His research interests involve the development and application of effective methods for computer-aided drug design. A major focus of his work is in computational carbohydrate chemistry. Modelling of carbohydrates requires integration of molecular simulation techniques with accurate potential energy functions: in this regard, his group has been actively involved in the development of solvent models and hybrid quantum mechanical/molecular mechanical methods. In addition to methods development, he is involved in interdisciplinary biomolecular design projects, recent work including in silico screening to yield novel lead structures for anti-cancer and anti-infective targets. His research has received support, in addition to a Ramsay Memorial Fellowship, from EPSRC, BBSRC, The Royal Society and The Wellcome Trust. He is currently a committee member of the Molecular Graphics and Modelling Society and the Academic Pharmacy Group of the Royal Pharmaceutical Society of Great Britain.

Abstract
Towards quantum mechanical force fields for biomolecules

R. A. Bryce, School of Pharmacy and Pharmaceutical Sciences, University of Manchester, Manchester, UK

Computational characterization of flexible and polar molecules poses a challenge to current methodologies for analysis and design.
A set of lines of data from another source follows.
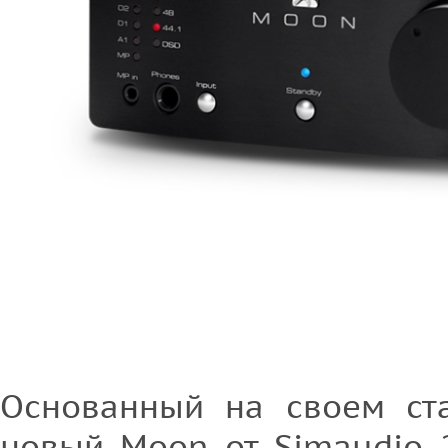
Основанный на своем ст
новый Moon от Simaudio 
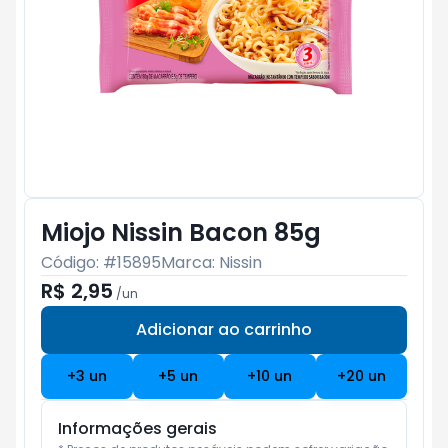
Miojo Nissin Bacon 85g
Código: #
15895
Marca:
Nissin
R$ 2,95
/
un
Adicionar ao carrinho
Subtotal:
R$ 0
+
3
un
+
5
un
+
10
un
+
20
un
Informações gerais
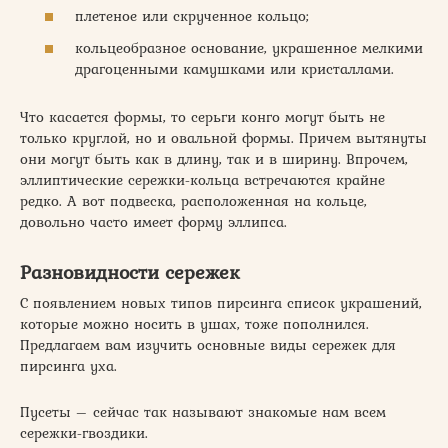
плетеное или скрученное кольцо;
кольцеобразное основание, украшенное мелкими
драгоценными камушками или кристаллами.
Что касается формы, то серьги конго могут быть не
только круглой, но и овальной формы. Причем вытянуты
они могут быть как в длину, так и в ширину. Впрочем,
эллиптические сережки-кольца встречаются крайне
редко. А вот подвеска, расположенная на кольце,
довольно часто имеет форму эллипса.
Разновидности сережек
С появлением новых типов пирсинга список украшений,
которые можно носить в ушах, тоже пополнился.
Предлагаем вам изучить основные виды сережек для
пирсинга уха.
Пусеты – сейчас так называют знакомые нам всем
сережки-гвоздики.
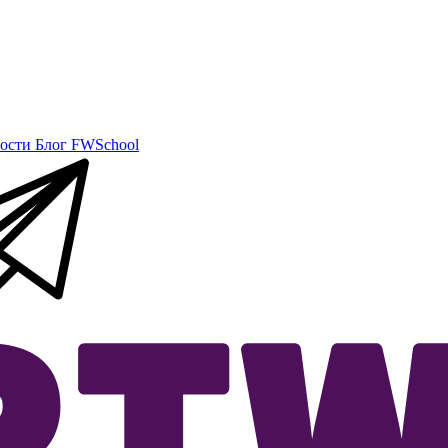
ости
Блог
FWSchool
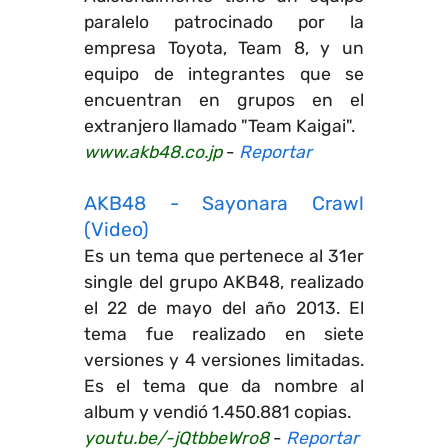
paralelo patrocinado por la
empresa Toyota, Team 8, y un
equipo de integrantes que se
encuentran en grupos en el
extranjero llamado "Team Kaigai".
www.akb48.co.jp
-
Reportar
AKB48 - Sayonara Crawl
(Video)
Es un tema que pertenece al 31er
single del grupo AKB48, realizado
el 22 de mayo del año 2013. El
tema fue realizado en siete
versiones y 4 versiones limitadas.
Es el tema que da nombre al
album y vendió 1.450.881 copias.
youtu.be/-jQtbbeWro8
-
Reportar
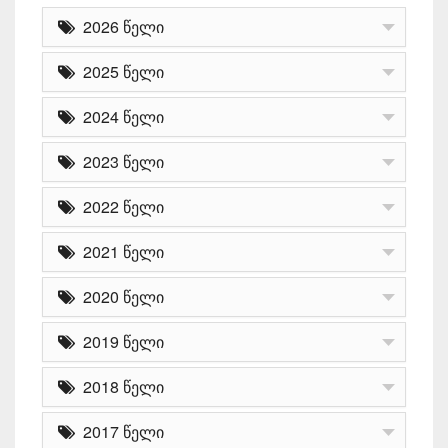
2026 წელი
2025 წელი
2024 წელი
2023 წელი
2022 წელი
2021 წელი
2020 წელი
2019 წელი
2018 წელი
2017 წელი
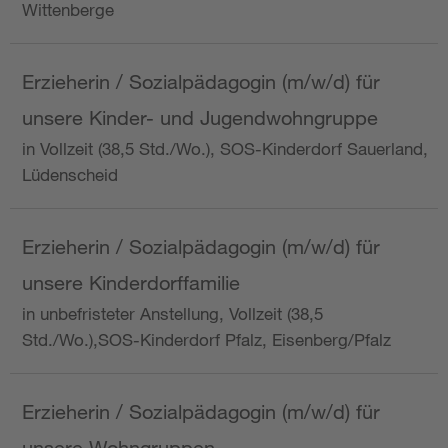
Wittenberge
Erzieherin / Sozialpädagogin (m/w/d) für
unsere Kinder- und Jugendwohngruppe
in Vollzeit (38,5 Std./Wo.), SOS-Kinderdorf Sauerland,
Lüdenscheid
Erzieherin / Sozialpädagogin (m/w/d) für
unsere Kinderdorffamilie
in unbefristeter Anstellung, Vollzeit (38,5
Std./Wo.),SOS-Kinderdorf Pfalz, Eisenberg/Pfalz
Erzieherin / Sozialpädagogin (m/w/d) für
unsere Wohngruppen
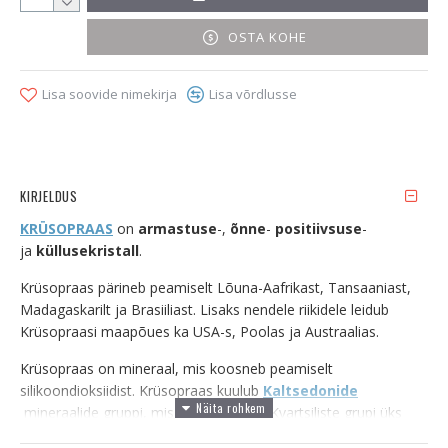
OSTA KOHE
Lisa soovide nimekirja
Lisa võrdlusse
KIRJELDUS
KRÜSOPRAAS
on
armastuse
-,
õnne
-
positiivsuse
-
ja
küllusekristall
.
Krüsopraas pärineb peamiselt Lõuna-Aafrikast, Tansaaniast,
Madagaskarilt ja Brasiiliast. Lisaks nendele riikidele leidub
Krüsopraasi maapõues ka USA-s, Poolas ja Austraalias.
Krüsopraas on mineraal, mis koosneb peamiselt
silikoondioksiidist. Krüsopraas kuulub
Kaltsedonide
mineraalide gruppi, mis on omakorda Kvartsiliste grupi üks
alamliike. Krüsopraasile on omane pruunikas-rohekas toon.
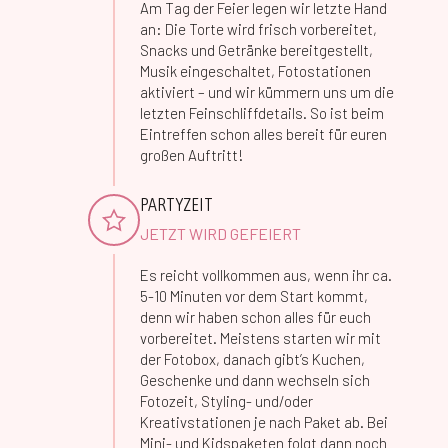
Am Tag der Feier legen wir letzte Hand
an: Die Torte wird frisch vorbereitet,
Snacks und Getränke bereitgestellt,
Musik eingeschaltet, Fotostationen
aktiviert – und wir kümmern uns um die
letzten Feinschliffdetails. So ist beim
Eintreffen schon alles bereit für euren
großen Auftritt!
PARTYZEIT
JETZT WIRD GEFEIERT
Es reicht vollkommen aus, wenn ihr ca.
5-10 Minuten vor dem Start kommt,
denn wir haben schon alles für euch
vorbereitet. Meistens starten wir mit
der Fotobox, danach gibt’s Kuchen,
Geschenke und dann wechseln sich
Fotozeit, Styling- und/oder
Kreativstationen je nach Paket ab. Bei
Mini- und Kidspaketen folgt dann noch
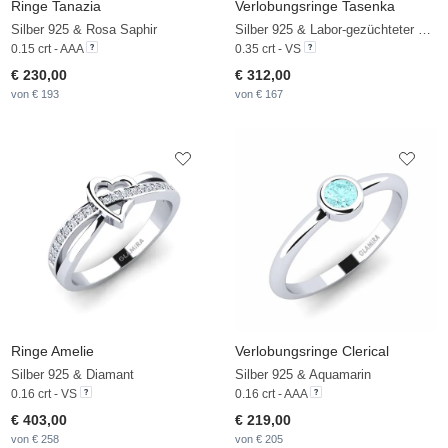
Ringe Tanazia
Verlobungsringe Tasenka
Silber 925 & Rosa Saphir
Silber 925 & Labor-gezüchteter Diamant
0.15 crt - AAA
0.35 crt - VS
€ 230,00
€ 312,00
von € 193
von € 167
Ringe Amelie
Verlobungsringe Clerical
Silber 925 & Diamant
Silber 925 & Aquamarin
0.16 crt - VS
0.16 crt - AAA
€ 403,00
€ 219,00
von € 258
von € 205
For example, carbohydrates, central to biomolecular recognition, are commonly described via molecular mechanical force fields, which treat condensed phase polarization in an average fashion. Here, we describe our efforts to account for explicit polarizability of saccharides via a reparametrized semi-empirical quantum mechanical approach within the framework of the PM3 model. We reparametrize the PM3 Hamiltonian in a fashion analogous to fitting of a classical force field, basing our strategy on small molecule carbohydrate analogues. We then explore the transferability of the model, which we term a "quantum mechanical force field", by considering anomers and conformers of the monosaccharide, glucose, and QM/MM molecular dynamics simulations of a disaccharide solute in aqueous solution. The modified PM3 Hamiltonian, denoted PM3CARB-1, exhibits improved performance in a number of respects.